Give me books, fruit, french wine and fine weather and a little music out of doors. --John Keats

Friday, August 27, 2010

Added to my wish list

Inspired by Allie's retrospective on the books she has marked off her list over the past year, I thought I might flip that idea on its head and tell you about the books I've recently added to my Leaning Tower of TBR. I have not yet acquired copies of the first four, but they're the most recent titles I've added to my List of Books I Want to Read.

The Vanishing by Tim Krabbe. I think what sold me on this one is the way Chris described it as "terrifying" with a "masterful use of suspense." I must admit that hearing it is short was also quite appealing to one who is STILL floundering in the middle of Anna Karenina.

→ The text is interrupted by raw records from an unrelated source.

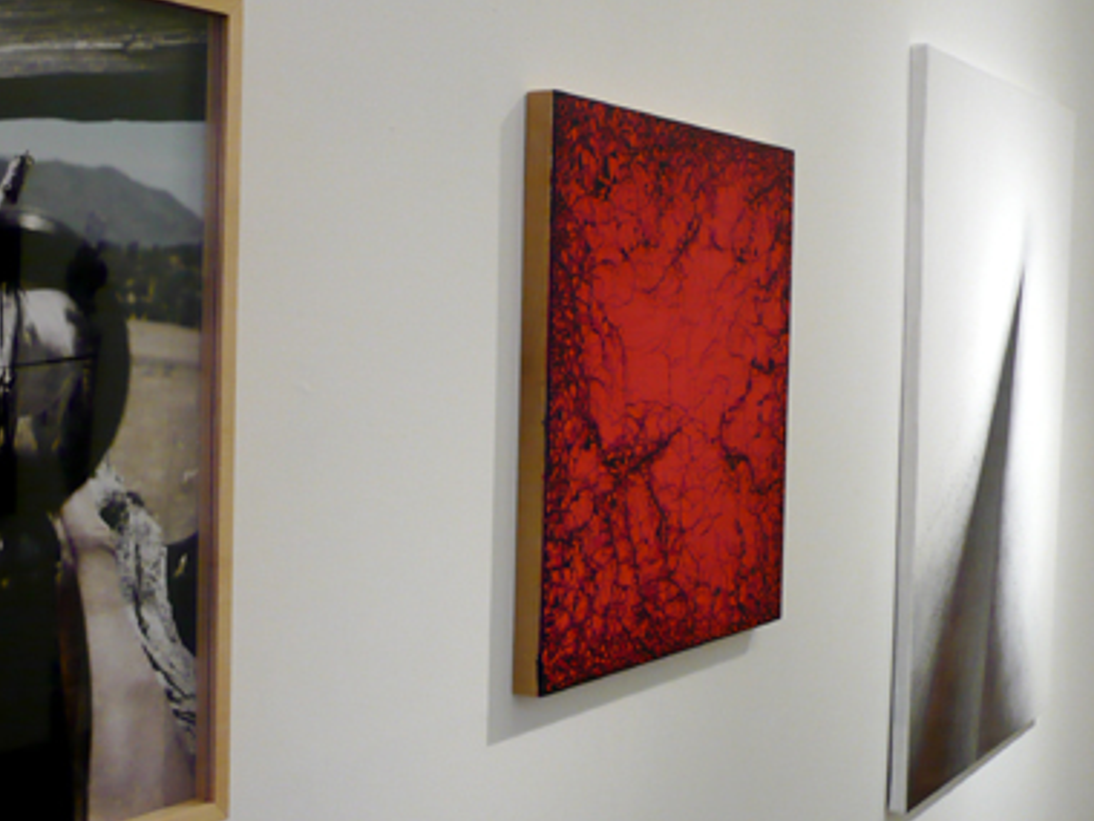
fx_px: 1517
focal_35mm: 48
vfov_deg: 30.3
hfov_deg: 39.1
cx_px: 347
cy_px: 408
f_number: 2.8
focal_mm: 5.8
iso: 200
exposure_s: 1/30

My Name is Memory by Ann Brashares. I've avoided other titles by Brashares ever since The Sisterhood of the Traveling Pants (not that it was a horrible book; it just was not quite my type, though it might have been if I were twelve), but when Zara said Memory was even better than The Time Traveler's Wife, I changed my mind.

The Book of Lost Things by John Connellly. We have already established that I love fairy tale retellings.  As if that weren't enough, Jess's description of the story as "far freakier" than Pan's Labyrinth really caught my attention.

Rock Island Line by David Rhodes. The tipping point with this one was probably when Lisa said it was "dark and brilliant at the same time." The story she relates of the author is also pretty compelling.

The Age of Innocence by Edith Wharton. Renae chose this for our Book Club meeting in October. Unless it's just my literary amnesia getting in the way, I don't recall that I've ever read anything by Wharton, although I've had this one and Ethan Frome on my TBR list for ages. Not only that, but I actually own a 1907 edition of Madame de Treymes which I've not read. Shame on me! I'll need to do something about that soon.


Brenna said...

I've picked up "My Name is Memory" a couple of times at the bookstore but haven't yet bought it. I'm eager to hear you thoughts after you read it.

She said...

I second The Book of Lost Things! Can't go wrong with communist gnomes ;p

Allie said...

Oh, you need to read Wharton!! She is WONDERFUL. Although, I have not read that title (I am kind of saving it, if you will).

Kathy said...

Brenna--don't hold your breath, but I certainly plan to get to it eventually! I still feel a little iffy about it but I'll be happy to be your guinea pig. ;)

She--Oh, there are communist gnomes? I didn't know that! I'll have to bump it up. :)

Allie--what is your favorite Wharton book? And, is Mme de Treymes the one you're saving? I can't believe I haven't read it, it's so short (147 pgs) and the words aren't squeezed in very tight on the pages, either. May be a nice antidote to Anna Karenina, which is the exact opposite. (So many pages, microscopic typeface).

anothercookiecrumbles said...

I loved Book of Lost Things - read it earlier this year, and it's one of those books I never ended up "reviewing." Hope you enjoy it - it's dark, and gripping, and some of the fairytale re-tellings are incredible. By the way, if you like fairytale retellings, I'd recommend Angela Carter's The Bloody Chamber and other stories. I was hooked from the beginning, despite not being a massive fan of short stories.

Got Age of Innocence on the shelf, and hopefully, I'll get down to it eventually. :)

Kathy said...

Cookie--I hadn't heard of that book of short stories, so thanks for the heads up! I'll have to check it out.